Second, the main treatment for most chemical allergies/sensitivities is avoidance. Would it not be common sense that if you use a product and it gives you a burning rash that you stop using that product? Why would the EU force manufacturers to change their decades/centuries old formulas to accommodate what must really be a minority of customers who apparently don’t have the common sense to stop using something that makes them sick? 
Third, I think we really need to look more closely at the synthetic ingredients used in cosmetics, particularly over the long term. It wasn’t until the 70s and 80s that cheap synthetic versions of perfume became available, and around the same time, we started using many more products on a daily basis, most of which are, at least partially, synthetic in origin. Our parents and grandparents never used all these cosmetics and so we have no documentation as to the long-term effects of these products on our health. In an age when almost all of us have some level of PCBs and mercury in our bodies, what else might we be absorbing from the products we use every day?
I have an obvious bias in wanting to see perfume banned from pretty much everywhere. Within about 45 seconds of coming into contact with a (synthetic) perfume-wearer, I experience a piercing migraine. The pain is so blinding that I have, on occasion, not been able to speak, and my husband thought that I was having a stroke.
But I really don’t agree with the proposed EU ban. In fact, I’d much prefer a ban on synthetic ingredients; return perfumes the rare and expensive things they once were . Get rid of the cheaper versions, the eau de toilette, or eau de cologne, definitely ban anything in a spray format, and encourage people to wear less product overall. I think that would go a long way to cutting down on allergic reactions and to promoting the health of everyone.
The perfume companies won’t go for that, of course, but if the ban passes, they’re kind of screwed anyway, so it might serve them well to be less greedy and instead stand behind a natural and artisanal product instead of selling a whole lot of inferior versions of their product to anyone with money to waste.
 As with any scientific study, it is important to ask – who stands to gain from this? Government bodies seldom come up with things like bans, especially bans that would affect billion-dollar industries that are part of a region’s culture and history, without someone lobbying for it in the first place. The EU, while occasionally very forward-thinking when it comes to regulations that protect its citizens, can also be notoriously corrupt. Who stands to gain from that billion-dollar industry having to reformulate hundred-year-old perfume recipes to include synthetic ingredients? It may make me a bigger conspiracy theorist than Richard Belzer, but everyone wave at those nice men from the chemical companies with the dollar signs over their eyes, won’t you?

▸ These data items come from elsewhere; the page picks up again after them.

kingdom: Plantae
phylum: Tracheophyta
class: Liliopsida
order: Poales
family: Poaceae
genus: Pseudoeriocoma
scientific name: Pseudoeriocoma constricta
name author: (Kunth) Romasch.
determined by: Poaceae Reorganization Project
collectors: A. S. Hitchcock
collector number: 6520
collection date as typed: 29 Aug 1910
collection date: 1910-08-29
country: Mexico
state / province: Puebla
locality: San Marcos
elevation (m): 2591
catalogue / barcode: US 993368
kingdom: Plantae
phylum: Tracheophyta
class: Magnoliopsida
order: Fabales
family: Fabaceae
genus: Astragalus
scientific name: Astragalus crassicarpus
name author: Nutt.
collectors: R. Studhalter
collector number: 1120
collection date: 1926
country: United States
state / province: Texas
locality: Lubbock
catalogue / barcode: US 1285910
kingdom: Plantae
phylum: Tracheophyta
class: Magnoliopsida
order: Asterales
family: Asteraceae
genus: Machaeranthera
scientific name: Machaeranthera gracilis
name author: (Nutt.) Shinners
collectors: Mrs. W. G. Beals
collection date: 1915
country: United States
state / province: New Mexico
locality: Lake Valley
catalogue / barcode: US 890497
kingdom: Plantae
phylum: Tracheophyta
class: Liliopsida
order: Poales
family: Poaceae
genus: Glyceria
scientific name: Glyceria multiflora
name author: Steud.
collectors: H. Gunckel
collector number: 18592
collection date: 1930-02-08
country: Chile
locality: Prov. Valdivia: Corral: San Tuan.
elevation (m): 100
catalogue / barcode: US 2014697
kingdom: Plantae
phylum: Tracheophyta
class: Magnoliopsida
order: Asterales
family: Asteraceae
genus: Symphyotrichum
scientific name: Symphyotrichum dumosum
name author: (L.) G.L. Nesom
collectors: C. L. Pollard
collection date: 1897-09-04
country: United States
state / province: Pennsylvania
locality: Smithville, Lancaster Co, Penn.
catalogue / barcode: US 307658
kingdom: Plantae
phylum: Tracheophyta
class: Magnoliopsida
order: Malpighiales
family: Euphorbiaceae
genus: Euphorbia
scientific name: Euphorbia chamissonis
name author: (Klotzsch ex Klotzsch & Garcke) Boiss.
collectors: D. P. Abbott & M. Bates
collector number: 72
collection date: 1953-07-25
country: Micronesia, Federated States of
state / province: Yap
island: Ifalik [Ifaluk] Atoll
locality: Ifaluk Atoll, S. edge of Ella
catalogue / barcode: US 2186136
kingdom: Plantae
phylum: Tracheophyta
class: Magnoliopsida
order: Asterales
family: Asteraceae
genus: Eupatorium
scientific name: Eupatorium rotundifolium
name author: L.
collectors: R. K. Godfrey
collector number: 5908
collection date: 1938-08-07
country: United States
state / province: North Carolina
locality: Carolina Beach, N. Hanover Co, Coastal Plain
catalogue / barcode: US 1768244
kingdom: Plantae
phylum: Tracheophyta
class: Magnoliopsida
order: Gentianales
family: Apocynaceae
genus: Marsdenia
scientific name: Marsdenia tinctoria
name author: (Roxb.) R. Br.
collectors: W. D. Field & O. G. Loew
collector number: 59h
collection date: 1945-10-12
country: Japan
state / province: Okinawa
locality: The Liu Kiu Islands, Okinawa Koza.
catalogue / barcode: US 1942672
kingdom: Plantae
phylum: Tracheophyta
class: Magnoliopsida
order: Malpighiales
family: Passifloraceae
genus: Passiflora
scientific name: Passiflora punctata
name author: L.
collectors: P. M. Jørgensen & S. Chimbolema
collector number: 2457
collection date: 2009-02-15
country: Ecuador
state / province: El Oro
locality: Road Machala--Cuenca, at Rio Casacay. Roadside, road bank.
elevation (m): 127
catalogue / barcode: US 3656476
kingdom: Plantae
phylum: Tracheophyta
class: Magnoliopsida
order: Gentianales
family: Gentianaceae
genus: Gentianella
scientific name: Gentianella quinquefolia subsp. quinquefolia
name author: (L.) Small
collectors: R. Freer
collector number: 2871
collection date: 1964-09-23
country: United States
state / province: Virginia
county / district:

 If not for the fact that it might kill me, I’d love to do a scent test, comparing various qualities of the same brand of perfume products to see if the real perfume affected me in the same way that the cheaper, more chemical-based versions do. I’m betting that the pure stuff, you know the tiny bottle that runs $400 an ounce, wouldn’t bother me at all. But I’m not brave enough – or stupid enough – to do that to myself.